Dying in Slay the Spire is not a failure; it is the primary progression system. The game features a brilliant metaprogression loop that ensures even your worst runs contribute to your overall power.

The Meta-Progression Loop

Every time you defeat a Boss, you receive a "Boss Relic" that is added to your overall pool. When you start a new run, the game will offer you a choice between three random Boss Relics from your unlocked pool to start with. Defeating the Act 1 Boss unlocks three new Boss Relics, Act 2 unlocks three more, and Act 3 unlocks the final three. Even if you die immediately in Act 2, the Boss Relic you acquired from Act 1 is yours forever, making all future runs slightly more varied and powerful.

Furthermore, completing specific milestones—such as defeating a Boss with a certain character, or playing a high number of cards in a single turn—unlocks new, highly specialized cards that can appear in future runs. These cards often enable entirely new deck archetypes that were not viable before.

Ascension Levels

Once you have beaten the game with a character, you unlock Ascension level 1 for that character. Ascension levels are a self-imposed difficulty toggle that apply specific, brutal modifiers to your run. Ascension 1 makes Elites harder. Ascension 2 reduces your starting HP. Ascension 3 upgrades all enemy cards. This goes all the way up to Ascension 20. Climbing the Ascension levels is the true endgame of Slay the Spire. Do not worry about Ascension until you can consistently beat the base game. There is no prize for rushing into higher difficulties other than a swift death.

Unlocking the Defect and Watcher

To unlock the Silent, simply defeat the Act 1 Boss with the Ironclad. To unlock the Defect, you must achieve five total victories across any characters. To unlock the fourth and final character, the Watcher, you must defeat the Act 3 Boss with the Ironclad, Silent, and Defect. Take your time with each character. They all play fundamentally differently, and mastering the Ironclad's brute-force approach will not help you when you switch to the Silent's intricate poison mechanics.

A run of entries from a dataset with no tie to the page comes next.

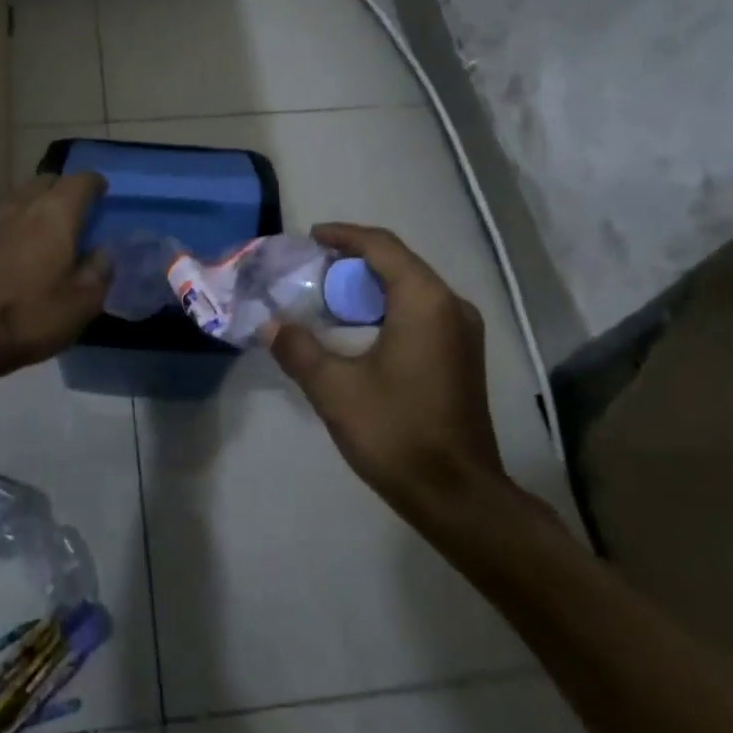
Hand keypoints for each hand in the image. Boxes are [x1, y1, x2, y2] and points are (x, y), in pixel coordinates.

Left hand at [0, 172, 109, 377]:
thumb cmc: (30, 317)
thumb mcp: (82, 304)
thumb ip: (99, 271)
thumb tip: (103, 251)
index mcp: (55, 215)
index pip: (80, 181)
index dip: (95, 184)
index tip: (103, 195)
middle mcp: (21, 209)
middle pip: (45, 182)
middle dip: (62, 189)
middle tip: (74, 212)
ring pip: (16, 201)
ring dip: (33, 207)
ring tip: (43, 232)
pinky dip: (10, 232)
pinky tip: (12, 258)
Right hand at [267, 224, 510, 509]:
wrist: (459, 496)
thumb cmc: (396, 432)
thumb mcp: (335, 389)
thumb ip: (298, 349)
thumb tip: (270, 325)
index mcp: (424, 301)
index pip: (381, 246)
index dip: (343, 235)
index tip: (311, 237)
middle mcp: (451, 305)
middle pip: (398, 262)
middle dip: (354, 260)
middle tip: (313, 269)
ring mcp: (462, 331)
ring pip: (411, 287)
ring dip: (370, 285)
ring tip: (329, 296)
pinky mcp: (462, 355)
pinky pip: (422, 310)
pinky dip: (388, 306)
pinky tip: (359, 328)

Resources & Where to Find Help

Slay the Spire has one of the most dedicated and analytical communities in gaming. Because the game is entirely single-player, the community exists purely to share knowledge, analyze math, and help each other improve.

Community Discords

The official Slay the Spire Discord server is the best place for real-time help. If you post a screenshot of your deck and ask for advice on which path to take or which card to pick, veteran players will usually respond within minutes with detailed mathematical breakdowns of why one card is better than another. There are also character-specific Discord servers that dive incredibly deep into advanced strategies for individual classes.

Wikis and Databases

The Slay the Spire Wiki on Fandom is an exhaustive database. If you want to know the exact math behind how the "Runic Cube" relic works, or what the exact odds of finding a specific rare card are, the wiki has the answer. Additionally, websites like SpireStats aggregate data from thousands of runs to show you the actual win rates of specific cards and relics, proving which cards are genuinely overpowered and which are traps for new players.

YouTube and Streaming

If you are a visual learner, YouTube is an invaluable resource. Creators like Jorbs are widely considered the best Slay the Spire players in the world. Watching his VODs is like taking a masterclass in probability, risk assessment, and deckbuilding theory. Be warned: his videos are long and highly analytical. If you want something more accessible and beginner-friendly, look for condensed guides focusing on specific characters or beginner mistakes. Watching streamers on Twitch is also highly recommended, as many of them are happy to answer questions from new viewers in chat while they play.

Remember that Slay the Spire is a game of probability, not certainty. You will make the mathematically perfect decision and still lose to a string of bad luck. Do not let the pursuit of a perfect win rate steal your enjoyment of the game. Embrace the bad runs, learn from your mistakes, and slowly but surely, you will learn to slay the Spire.